Un peu plus loin, les sonos de la CGT crachent les standards de Trust et de Gil Scott-Heron. Une autre génération. Le cortège vient passer devant la mairie de Marseille. En tête, l'intersyndicale imprime un rythme lent, entraînant un cortège d'environ quinze mille personnes sous le soleil. Moins que les semaines passées, mais avec l'idée que les rangs se gonfleront à nouveau samedi. Réunis en première ligne, les leaders syndicaux des Bouches-du-Rhône se chambrent gentiment. L'atmosphère est détendue, comme une marche de transition avant samedi, où on s'attend à un public différent.
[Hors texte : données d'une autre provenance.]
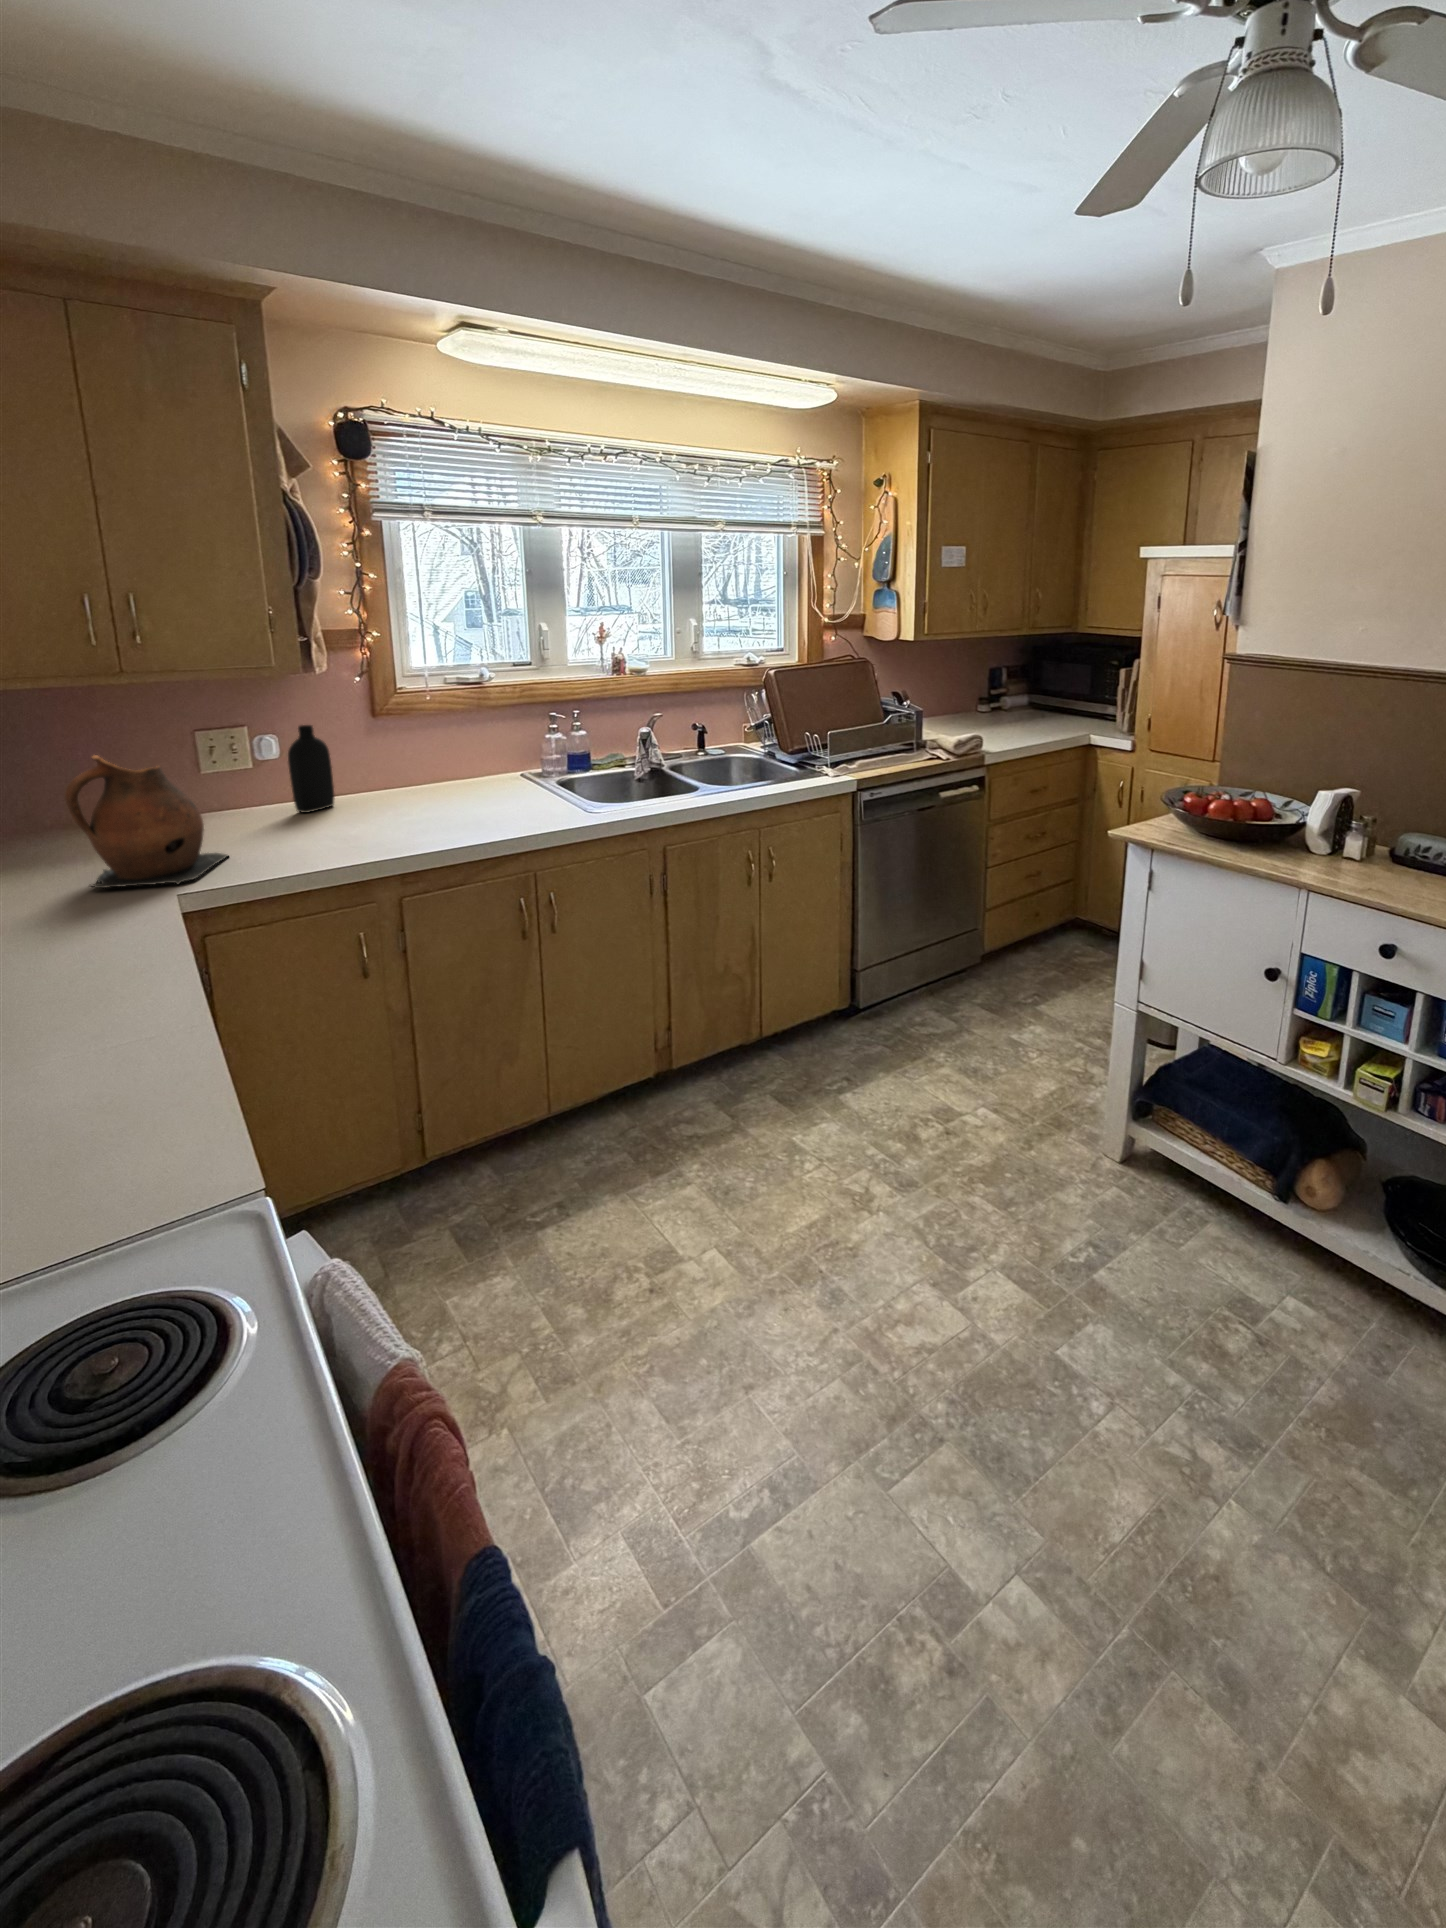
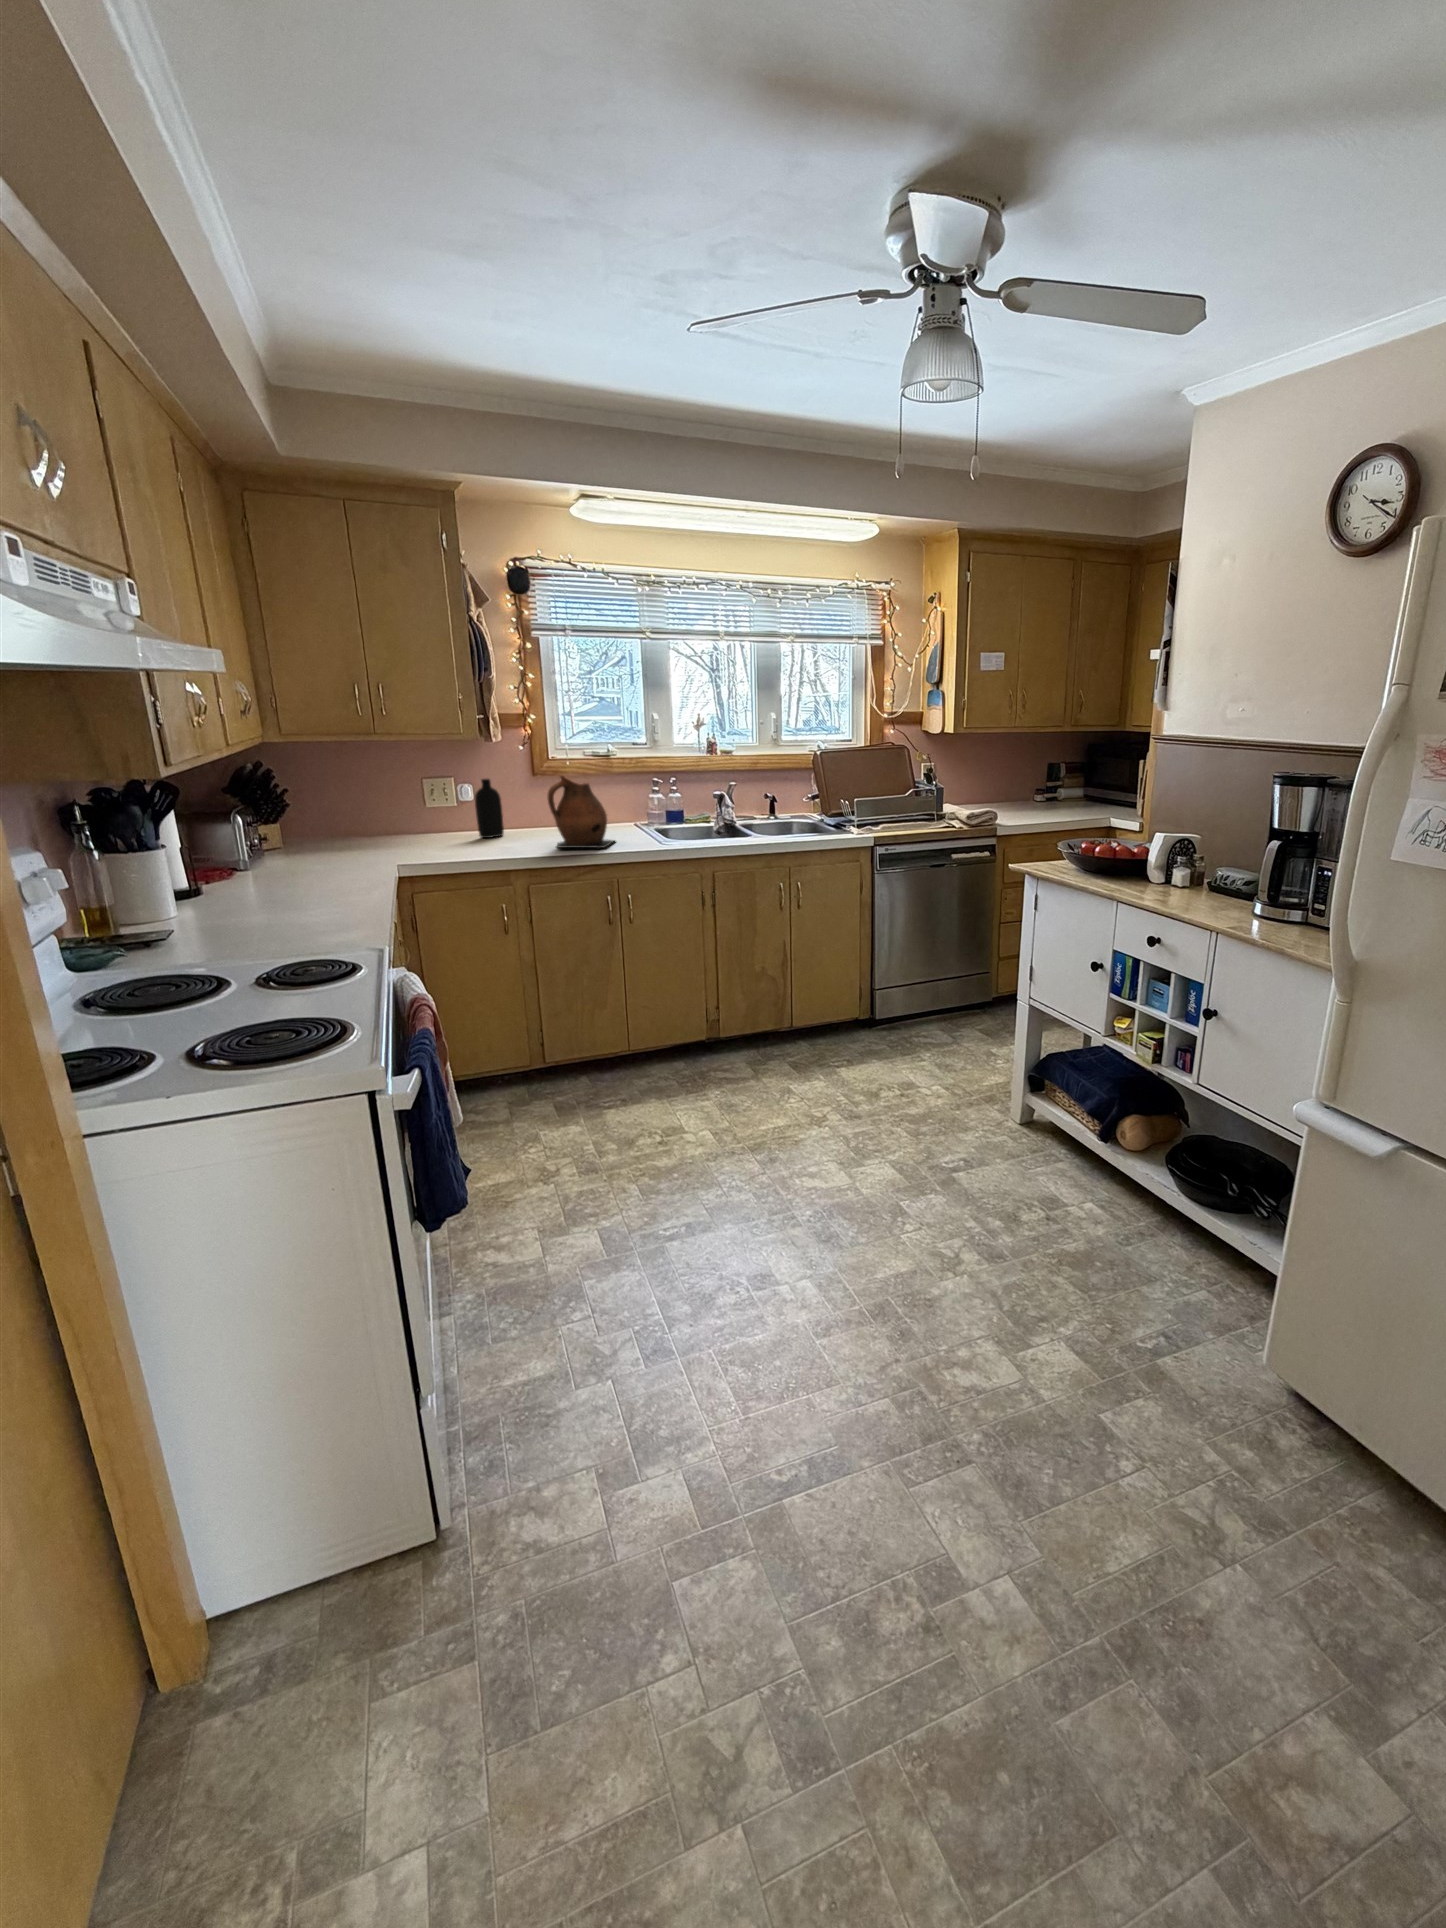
ceramic pitcher: present [65,755,228,888] -> present [548,775,615,848]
La présence des jeunes est déterminante.

« On ira chercher ceux qui ne peuvent pas manifester aujourd'hui, parce que ça commence à faire beaucoup, mais qui sont toujours déterminés à faire plier le gouvernement, indique Franck Bergamini, secrétaire départemental de Force ouvrière. On compte aussi sur les jeunes. Ils sont une clé pour que le mouvement s'enracine. Ils sont comme le dentifrice. Une fois qu'ils sont sortis du tube, impossible de les faire rentrer. » À ses côtés, Olivier Mateu, le leader de la CGT, se marre. « On a besoin des jeunes, leur présence est déterminante, C'est un tout. De la même manière qu'on a besoin de se mobiliser dans la rue et de multiplier les grèves. »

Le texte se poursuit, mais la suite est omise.